A complicating factor in the clinical training of students is that they become uncertain as how to behave and act when it is not clear to them what they are expected to do (Prince et al. Citation2005). This is one of the reasons why the transition from the undergraduate medical education to the clinical clerkships is for most of them overwhelming (O'Brien et al. Citation2007). The entire process of history taking, physical examination and clinical reasoning in a patient contact, leads to a high cognitive load. It is probably too much for adequate learning to expect students to perform a focused physical examination at this stage of the training. From that basic assumption, it is preferable to encourage the students to perform the same standard physical examination in every patient and reduce the cognitive load. By introducing this standard, we also create clarity for both students and clinical teachers. By doing so the divergence of the clinical teachers they experienced before will be omitted and their learning needs will be addressed more properly. After they have mastered the clinical reasoning process more and are skilled in basic physical examination, they can proceed to the more focused physical examination, based on the clinical information obtained in the history. To facilitate this process other teaching methods for training hypothesis-driven physical examination are developed (Nishigori et al. Citation2011)
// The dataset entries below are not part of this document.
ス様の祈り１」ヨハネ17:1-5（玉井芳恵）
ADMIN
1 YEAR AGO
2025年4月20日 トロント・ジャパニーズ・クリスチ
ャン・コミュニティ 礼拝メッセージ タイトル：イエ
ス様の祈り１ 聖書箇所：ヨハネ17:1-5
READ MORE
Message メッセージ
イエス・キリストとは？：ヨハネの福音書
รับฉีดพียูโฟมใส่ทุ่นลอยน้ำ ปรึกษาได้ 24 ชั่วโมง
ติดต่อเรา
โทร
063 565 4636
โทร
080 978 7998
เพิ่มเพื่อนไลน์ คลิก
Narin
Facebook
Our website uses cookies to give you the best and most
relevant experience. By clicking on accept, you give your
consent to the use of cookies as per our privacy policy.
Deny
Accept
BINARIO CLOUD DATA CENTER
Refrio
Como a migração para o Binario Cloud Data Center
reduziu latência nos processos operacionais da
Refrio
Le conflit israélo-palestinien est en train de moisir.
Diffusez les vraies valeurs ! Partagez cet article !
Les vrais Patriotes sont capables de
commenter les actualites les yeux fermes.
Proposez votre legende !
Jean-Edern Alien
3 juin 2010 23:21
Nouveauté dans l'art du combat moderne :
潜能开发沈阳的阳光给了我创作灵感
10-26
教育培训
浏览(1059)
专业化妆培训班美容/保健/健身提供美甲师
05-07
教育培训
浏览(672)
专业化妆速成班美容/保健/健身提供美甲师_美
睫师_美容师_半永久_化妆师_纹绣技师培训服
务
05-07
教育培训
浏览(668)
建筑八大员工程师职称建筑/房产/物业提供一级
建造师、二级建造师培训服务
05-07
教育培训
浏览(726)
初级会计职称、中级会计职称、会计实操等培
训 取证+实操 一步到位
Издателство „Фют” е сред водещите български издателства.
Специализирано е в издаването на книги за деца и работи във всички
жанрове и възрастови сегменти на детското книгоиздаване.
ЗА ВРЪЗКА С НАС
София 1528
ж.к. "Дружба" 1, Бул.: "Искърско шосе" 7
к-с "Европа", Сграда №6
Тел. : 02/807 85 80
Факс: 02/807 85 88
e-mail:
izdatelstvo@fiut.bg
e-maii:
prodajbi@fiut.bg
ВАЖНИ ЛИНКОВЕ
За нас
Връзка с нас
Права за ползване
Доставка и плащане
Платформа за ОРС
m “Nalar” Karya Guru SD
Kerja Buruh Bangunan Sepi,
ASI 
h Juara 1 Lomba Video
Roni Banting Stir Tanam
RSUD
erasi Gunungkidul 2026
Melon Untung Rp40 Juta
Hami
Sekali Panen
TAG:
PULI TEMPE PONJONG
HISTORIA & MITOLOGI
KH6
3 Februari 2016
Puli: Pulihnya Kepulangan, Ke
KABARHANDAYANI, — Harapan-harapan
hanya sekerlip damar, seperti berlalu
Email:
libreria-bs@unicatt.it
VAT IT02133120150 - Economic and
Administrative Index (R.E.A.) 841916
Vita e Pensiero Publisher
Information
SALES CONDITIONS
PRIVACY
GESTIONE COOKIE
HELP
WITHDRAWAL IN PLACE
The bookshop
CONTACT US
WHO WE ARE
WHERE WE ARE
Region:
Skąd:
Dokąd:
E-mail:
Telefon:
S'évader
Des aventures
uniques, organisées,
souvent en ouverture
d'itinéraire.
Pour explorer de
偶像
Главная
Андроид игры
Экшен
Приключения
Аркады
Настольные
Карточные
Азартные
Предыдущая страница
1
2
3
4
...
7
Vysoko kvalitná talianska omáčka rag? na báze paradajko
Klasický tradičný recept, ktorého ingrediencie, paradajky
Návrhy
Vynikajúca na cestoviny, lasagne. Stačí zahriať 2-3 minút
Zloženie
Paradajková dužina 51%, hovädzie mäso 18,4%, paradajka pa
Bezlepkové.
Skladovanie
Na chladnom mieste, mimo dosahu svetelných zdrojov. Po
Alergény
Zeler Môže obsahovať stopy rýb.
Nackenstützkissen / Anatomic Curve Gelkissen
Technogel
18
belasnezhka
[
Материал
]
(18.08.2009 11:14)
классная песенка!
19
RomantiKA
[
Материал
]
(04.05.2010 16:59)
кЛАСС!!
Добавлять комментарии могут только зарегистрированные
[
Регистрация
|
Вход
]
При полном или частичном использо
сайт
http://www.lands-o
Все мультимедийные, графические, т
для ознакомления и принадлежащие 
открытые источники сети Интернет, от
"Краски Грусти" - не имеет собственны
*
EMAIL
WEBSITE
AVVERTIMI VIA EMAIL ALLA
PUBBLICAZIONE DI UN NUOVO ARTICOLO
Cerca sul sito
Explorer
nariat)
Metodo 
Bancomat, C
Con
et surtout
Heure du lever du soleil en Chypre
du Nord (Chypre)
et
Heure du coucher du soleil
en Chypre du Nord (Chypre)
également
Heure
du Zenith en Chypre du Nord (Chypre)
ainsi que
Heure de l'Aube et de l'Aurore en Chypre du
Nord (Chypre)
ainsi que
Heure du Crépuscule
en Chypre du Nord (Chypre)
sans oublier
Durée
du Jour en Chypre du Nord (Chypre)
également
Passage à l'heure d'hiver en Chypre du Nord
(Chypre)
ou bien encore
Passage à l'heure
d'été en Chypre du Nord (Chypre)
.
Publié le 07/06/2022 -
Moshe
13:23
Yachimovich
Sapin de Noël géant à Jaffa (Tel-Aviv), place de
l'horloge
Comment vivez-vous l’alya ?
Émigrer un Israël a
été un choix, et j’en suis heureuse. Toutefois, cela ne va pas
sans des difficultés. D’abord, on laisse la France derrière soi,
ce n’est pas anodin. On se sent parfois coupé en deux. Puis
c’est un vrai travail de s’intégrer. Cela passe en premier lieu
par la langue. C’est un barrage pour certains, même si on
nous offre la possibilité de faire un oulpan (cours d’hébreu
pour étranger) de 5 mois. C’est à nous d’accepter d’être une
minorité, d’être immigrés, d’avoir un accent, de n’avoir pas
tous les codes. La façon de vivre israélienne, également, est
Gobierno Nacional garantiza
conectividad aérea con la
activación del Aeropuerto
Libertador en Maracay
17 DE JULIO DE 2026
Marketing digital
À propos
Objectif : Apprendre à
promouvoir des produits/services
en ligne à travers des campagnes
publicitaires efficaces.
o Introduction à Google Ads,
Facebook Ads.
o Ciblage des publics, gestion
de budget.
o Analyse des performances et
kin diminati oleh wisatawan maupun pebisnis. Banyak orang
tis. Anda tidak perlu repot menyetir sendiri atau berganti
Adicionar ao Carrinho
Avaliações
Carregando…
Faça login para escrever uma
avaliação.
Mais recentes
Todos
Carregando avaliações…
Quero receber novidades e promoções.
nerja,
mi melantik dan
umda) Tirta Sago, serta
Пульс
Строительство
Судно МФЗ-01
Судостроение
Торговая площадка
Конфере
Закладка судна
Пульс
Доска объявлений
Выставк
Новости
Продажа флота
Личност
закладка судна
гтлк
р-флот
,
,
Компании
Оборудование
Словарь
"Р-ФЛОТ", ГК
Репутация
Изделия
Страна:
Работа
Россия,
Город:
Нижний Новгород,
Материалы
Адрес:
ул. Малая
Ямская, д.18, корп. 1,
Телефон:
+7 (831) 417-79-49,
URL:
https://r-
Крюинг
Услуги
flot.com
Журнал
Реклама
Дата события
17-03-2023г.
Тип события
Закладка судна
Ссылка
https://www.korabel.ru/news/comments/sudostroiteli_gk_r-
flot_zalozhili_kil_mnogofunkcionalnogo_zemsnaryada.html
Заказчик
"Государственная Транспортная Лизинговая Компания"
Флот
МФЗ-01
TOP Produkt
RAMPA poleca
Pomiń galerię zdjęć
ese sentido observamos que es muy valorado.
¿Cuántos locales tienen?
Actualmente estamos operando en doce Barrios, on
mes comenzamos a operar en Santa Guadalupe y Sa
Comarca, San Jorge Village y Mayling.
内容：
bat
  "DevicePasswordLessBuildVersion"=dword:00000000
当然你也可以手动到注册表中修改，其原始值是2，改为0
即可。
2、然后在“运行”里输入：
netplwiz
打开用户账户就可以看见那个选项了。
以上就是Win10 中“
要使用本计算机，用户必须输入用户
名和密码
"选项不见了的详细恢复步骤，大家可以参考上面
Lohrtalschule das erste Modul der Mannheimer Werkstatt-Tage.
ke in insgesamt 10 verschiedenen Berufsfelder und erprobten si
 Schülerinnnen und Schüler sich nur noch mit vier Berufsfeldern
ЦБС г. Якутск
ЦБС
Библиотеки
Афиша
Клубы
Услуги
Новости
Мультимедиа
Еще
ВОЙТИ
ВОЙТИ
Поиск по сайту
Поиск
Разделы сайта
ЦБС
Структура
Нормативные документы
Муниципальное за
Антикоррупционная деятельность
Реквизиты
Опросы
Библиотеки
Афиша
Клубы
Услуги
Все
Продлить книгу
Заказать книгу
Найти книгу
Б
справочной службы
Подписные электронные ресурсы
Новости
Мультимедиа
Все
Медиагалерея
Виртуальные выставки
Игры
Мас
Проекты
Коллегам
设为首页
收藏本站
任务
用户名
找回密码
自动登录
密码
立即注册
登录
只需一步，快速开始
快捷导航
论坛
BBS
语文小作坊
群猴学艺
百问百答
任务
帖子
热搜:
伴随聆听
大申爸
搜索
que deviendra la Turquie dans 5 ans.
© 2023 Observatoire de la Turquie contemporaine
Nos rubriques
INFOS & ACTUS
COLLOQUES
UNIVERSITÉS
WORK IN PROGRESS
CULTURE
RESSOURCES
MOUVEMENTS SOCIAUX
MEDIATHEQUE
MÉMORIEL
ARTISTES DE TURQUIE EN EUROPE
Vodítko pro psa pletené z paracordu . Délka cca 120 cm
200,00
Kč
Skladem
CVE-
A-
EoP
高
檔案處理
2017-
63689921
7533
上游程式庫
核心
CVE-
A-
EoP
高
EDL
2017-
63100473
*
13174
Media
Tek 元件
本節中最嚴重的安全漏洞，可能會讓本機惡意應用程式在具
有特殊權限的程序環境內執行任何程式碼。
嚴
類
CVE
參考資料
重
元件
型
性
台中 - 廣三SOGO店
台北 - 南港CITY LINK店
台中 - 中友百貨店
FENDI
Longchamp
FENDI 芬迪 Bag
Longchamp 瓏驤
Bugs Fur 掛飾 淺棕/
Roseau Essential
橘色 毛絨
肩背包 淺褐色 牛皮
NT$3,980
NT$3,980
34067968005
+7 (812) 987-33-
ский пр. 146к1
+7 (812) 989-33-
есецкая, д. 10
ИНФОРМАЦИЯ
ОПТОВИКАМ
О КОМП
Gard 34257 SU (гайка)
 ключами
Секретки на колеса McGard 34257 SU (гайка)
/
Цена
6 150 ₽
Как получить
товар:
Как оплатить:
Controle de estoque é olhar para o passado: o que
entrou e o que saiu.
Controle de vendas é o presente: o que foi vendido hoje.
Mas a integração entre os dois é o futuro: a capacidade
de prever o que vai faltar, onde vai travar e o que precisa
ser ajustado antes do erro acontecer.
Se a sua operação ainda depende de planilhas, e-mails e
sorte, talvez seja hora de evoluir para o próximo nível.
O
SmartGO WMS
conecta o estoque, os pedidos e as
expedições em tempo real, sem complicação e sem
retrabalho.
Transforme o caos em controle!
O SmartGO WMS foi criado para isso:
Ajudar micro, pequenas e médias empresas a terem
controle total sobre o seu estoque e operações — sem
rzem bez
The physical examination remains one of the most accurate and efficient tools of the clinical physician. Studies continue to report serious deficiencies in basic physical examination skills (Wiener & Nathanson Citation1976; Wray & Friedland Citation1983; Wilson Citation2002). A careful construction of the clerkship curriculum is necessary in order to align expectations about physical examination. As a result of this study, we introduced a practical usable standard for students and teachers to use throughout the clerkships. We recommend to use one ‘core’ physical examination throughout the clinical clerkships. It can be supplemented with other physical examination elements depending on the character of the clerkship. The standard should serve as a starting point from which hypothesis-driven physical examination can gradually be mastered. It will be used in our training region during systematic clinical skills training as well as the clinical clerkships. Our standard can be used in other countries and training regions, but might not be fully applicable since it is based on the creation of a shared understanding in one region. We encourage clerkship directors to take a critical view on what they expect from their own students in the initial phase of the clinical clerkships. Our standard can serve as an entrance for discussion on this topic in other countries or training regions. Once a core physical examination is introduced, a careful construction of teaching a more hypothesis driven physical examination throughout the clerkships can be started. This design will lead to continuity in the process of teaching physical examination throughout the clerkships, prevent cognitive overload and eventually aim for better proficiency in physical examination. Setting up a continuous assessment program to determine the progress of students within each clerkship will be the next challenge.

Declaration of interest: The authors report no conflicts of interest. The authors alone are responsible for the content and writing of the article.